- Dataset entries
>>
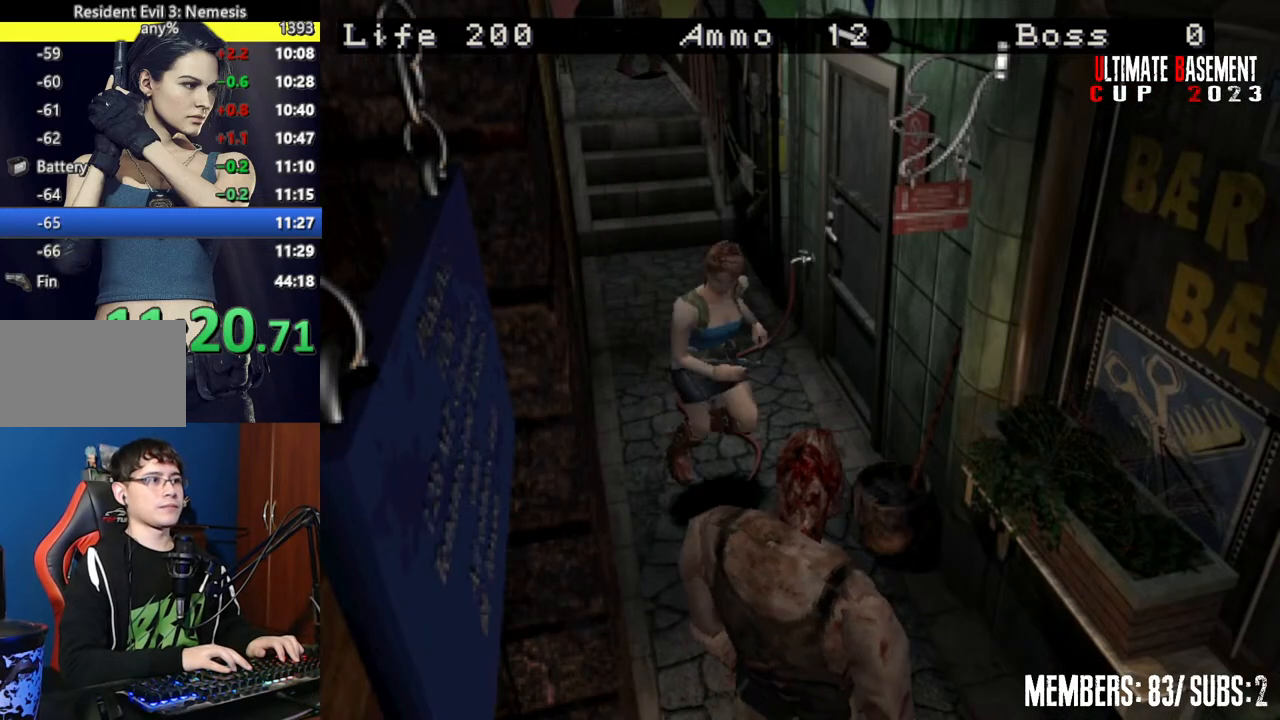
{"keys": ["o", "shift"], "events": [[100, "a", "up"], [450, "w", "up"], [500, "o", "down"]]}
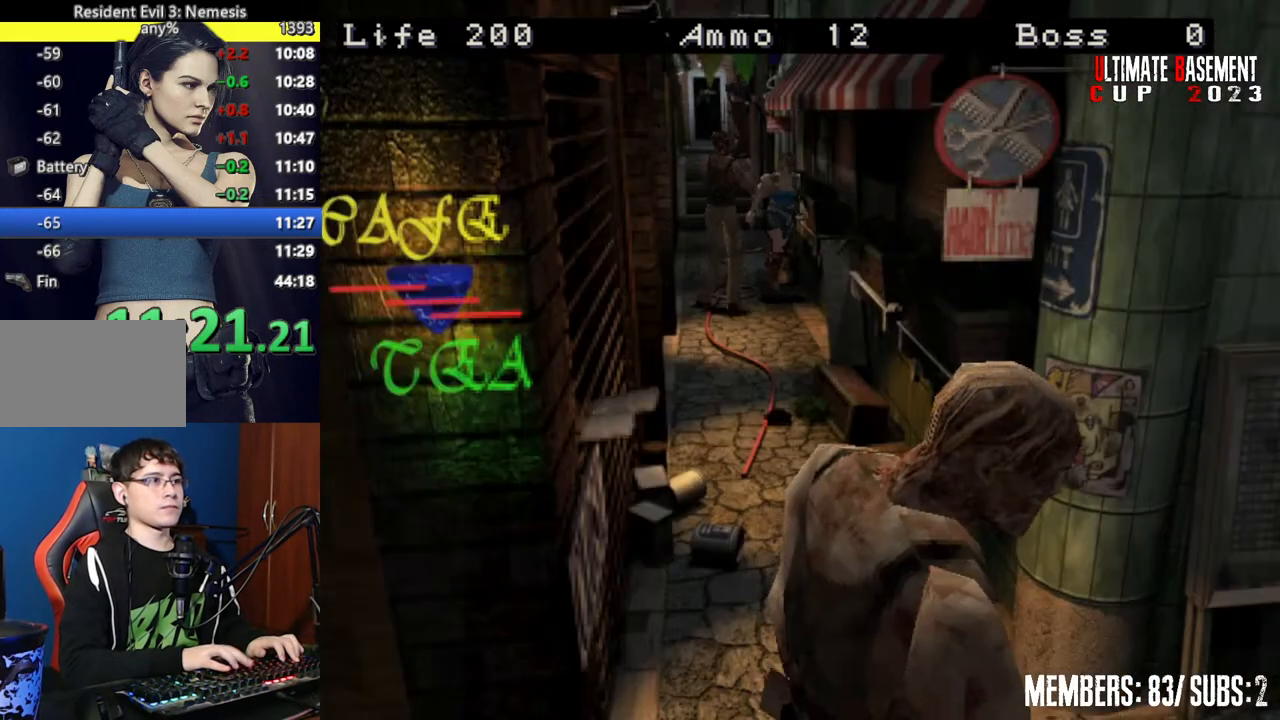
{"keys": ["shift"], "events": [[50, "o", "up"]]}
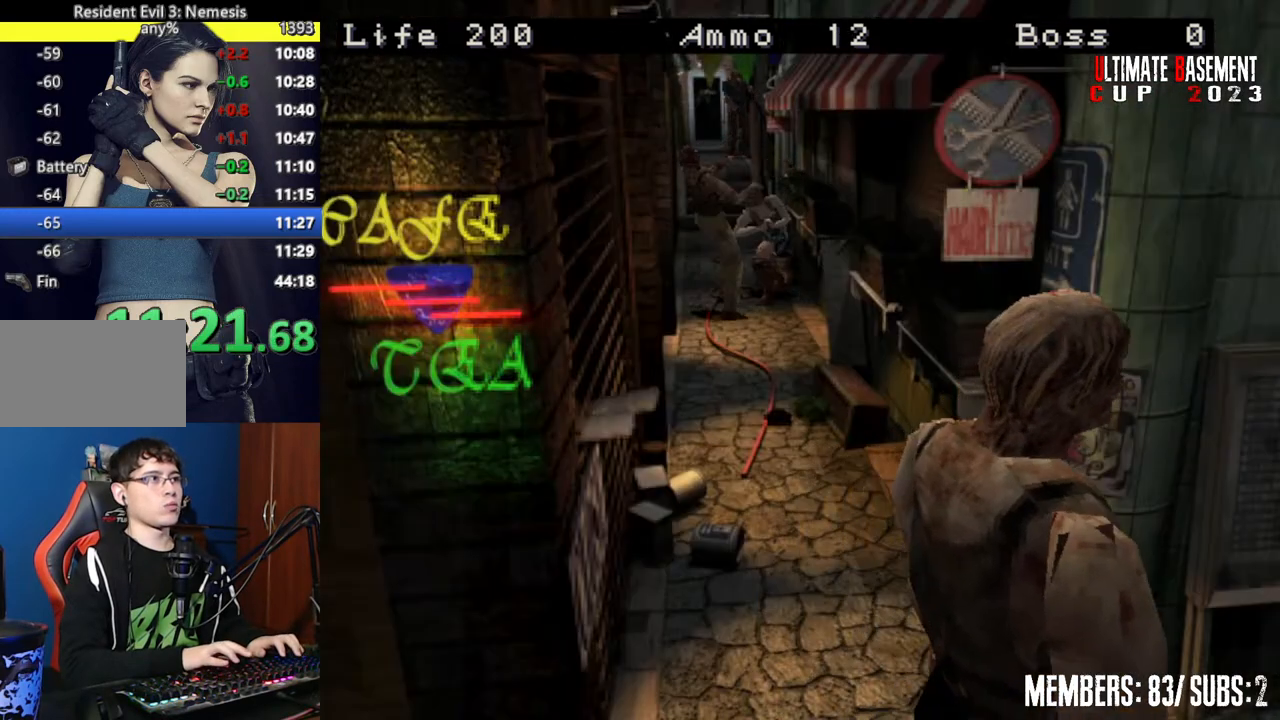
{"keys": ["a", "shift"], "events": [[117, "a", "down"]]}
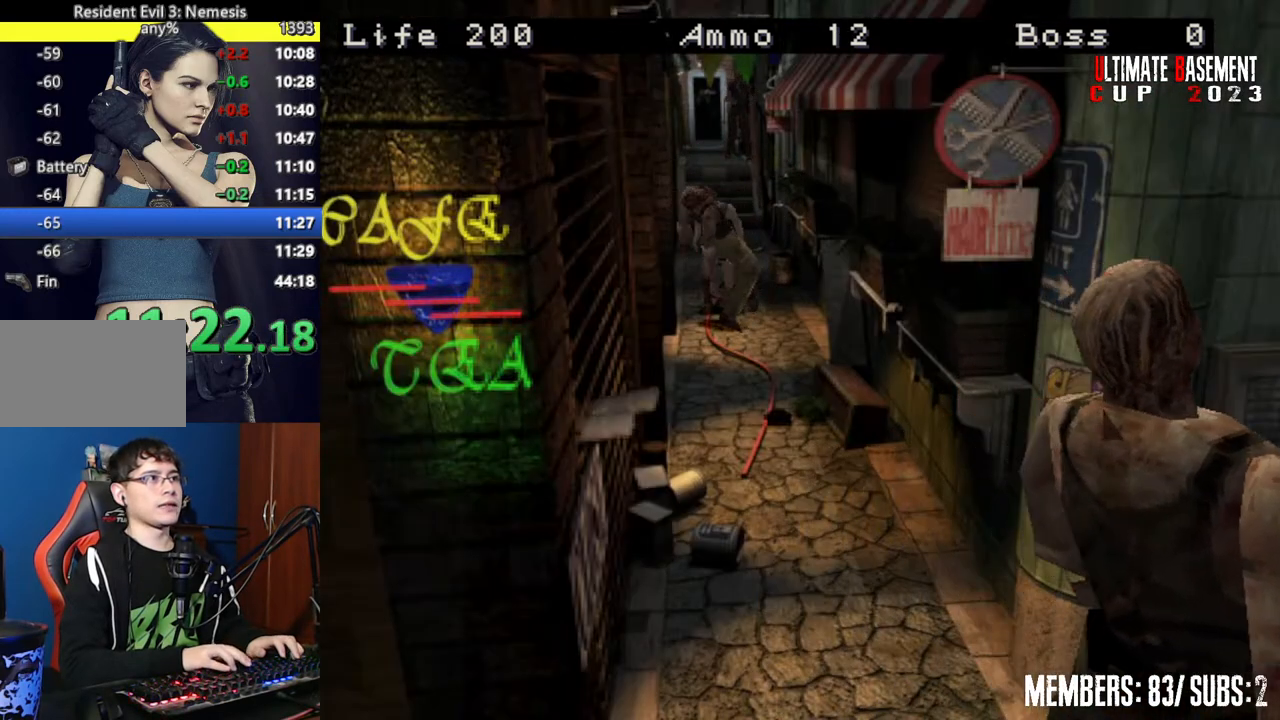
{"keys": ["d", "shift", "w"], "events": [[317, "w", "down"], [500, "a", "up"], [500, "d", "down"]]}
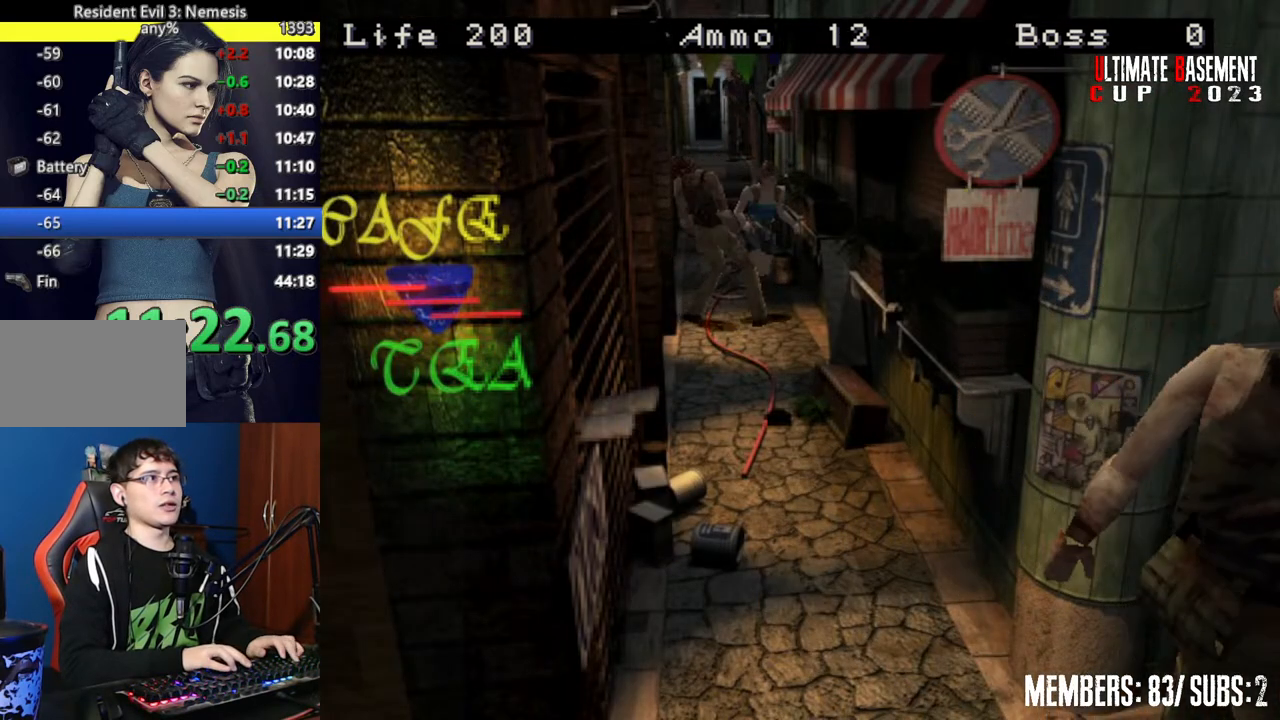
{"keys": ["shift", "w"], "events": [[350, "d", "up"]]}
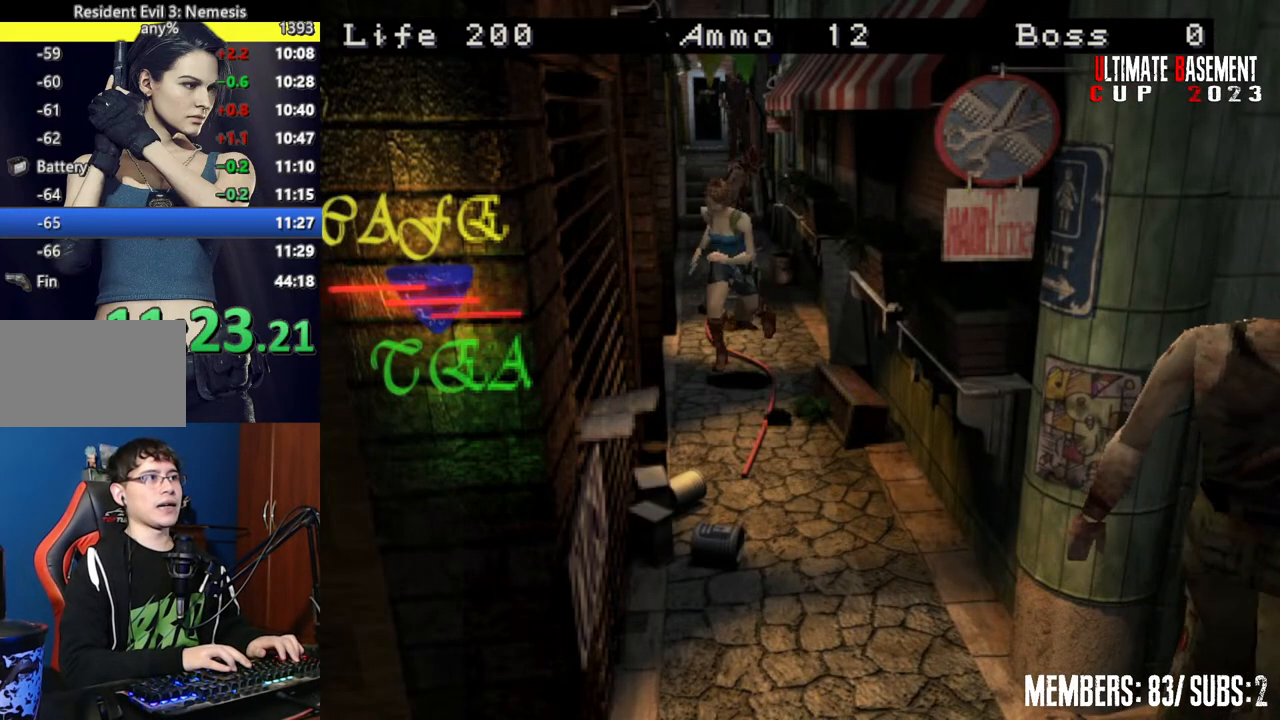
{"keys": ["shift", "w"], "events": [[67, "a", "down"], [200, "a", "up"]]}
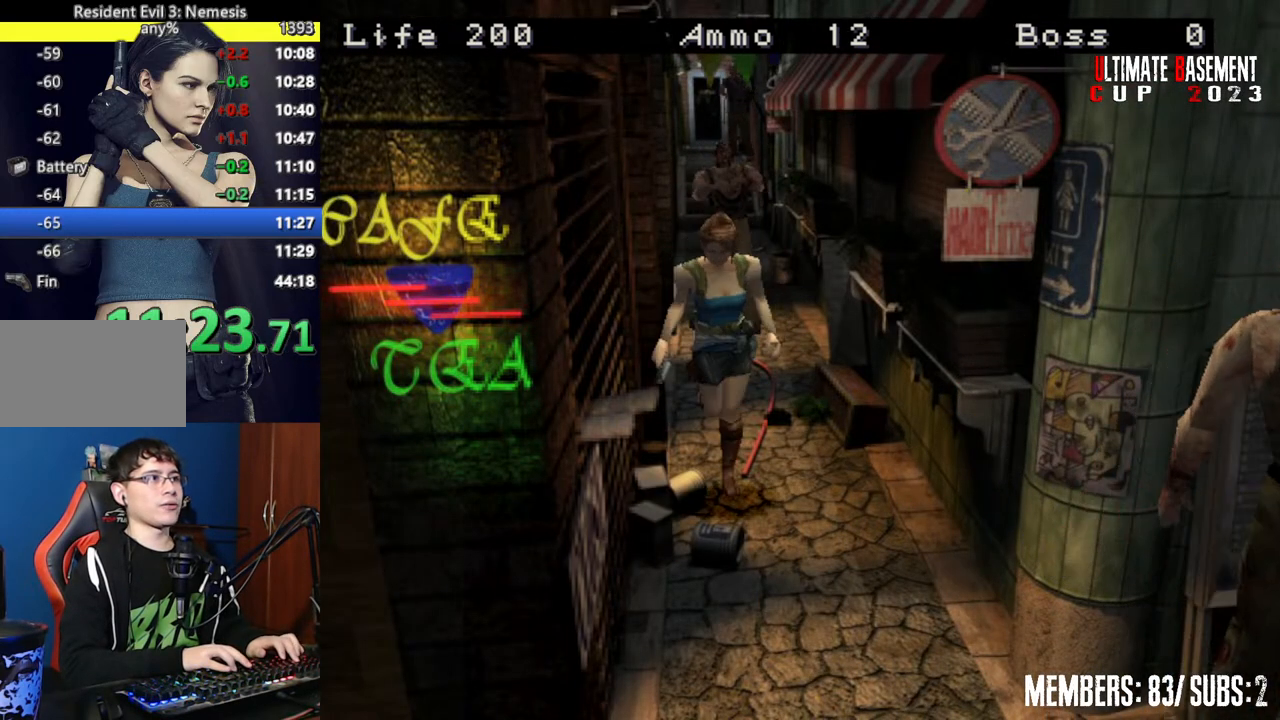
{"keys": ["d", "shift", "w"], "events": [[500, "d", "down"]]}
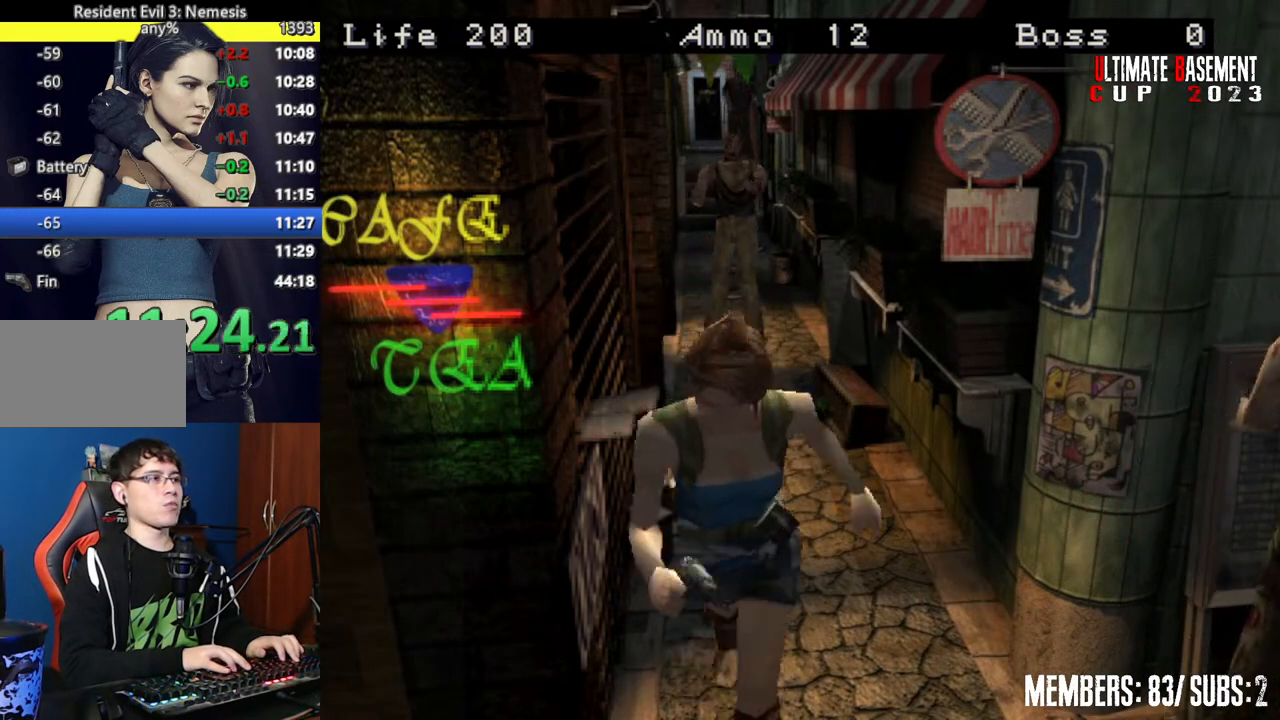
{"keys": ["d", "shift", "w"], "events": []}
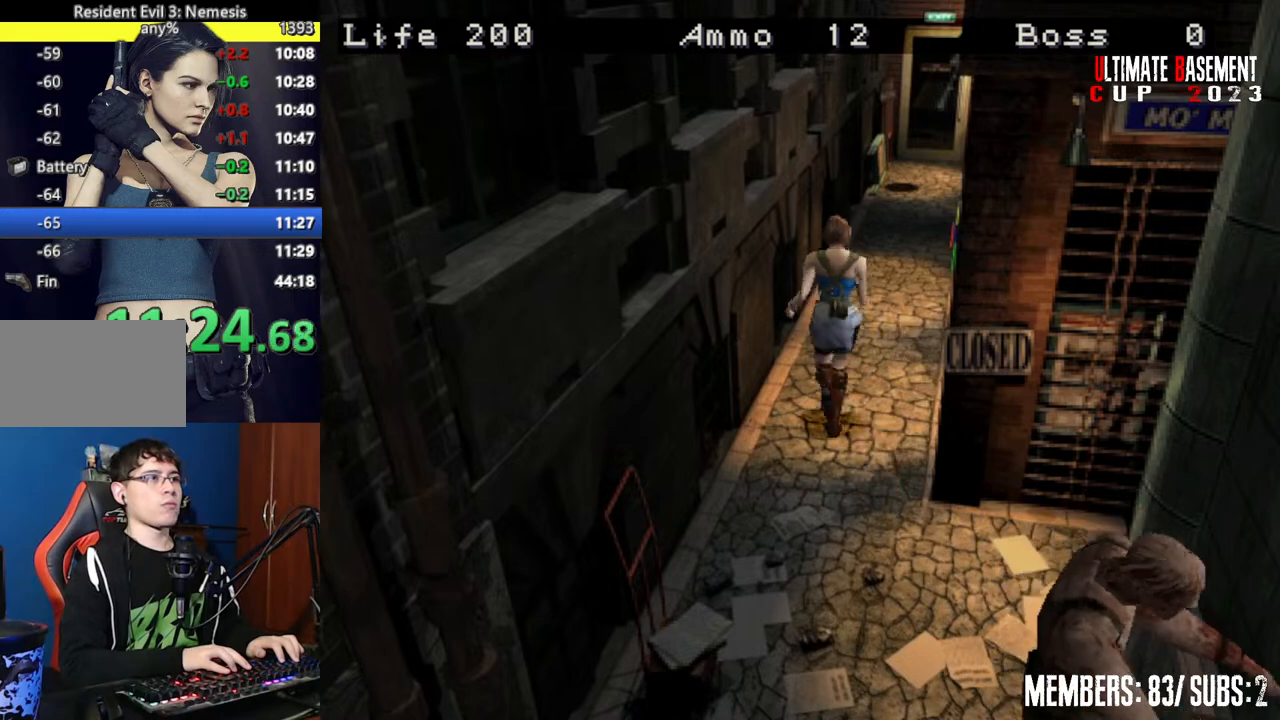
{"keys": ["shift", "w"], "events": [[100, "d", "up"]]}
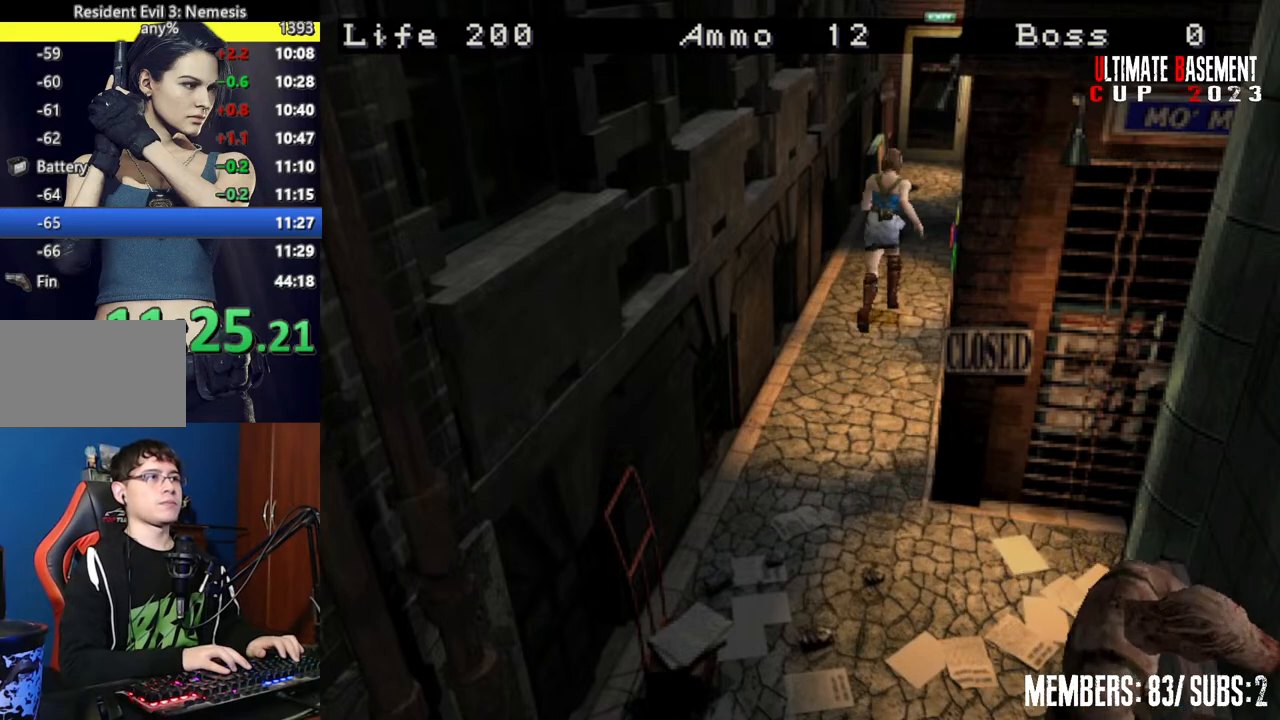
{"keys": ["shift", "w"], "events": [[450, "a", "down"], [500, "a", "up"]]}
<<
Scan the records for lines with the string "down". Give the number of such lines and nothing else.

6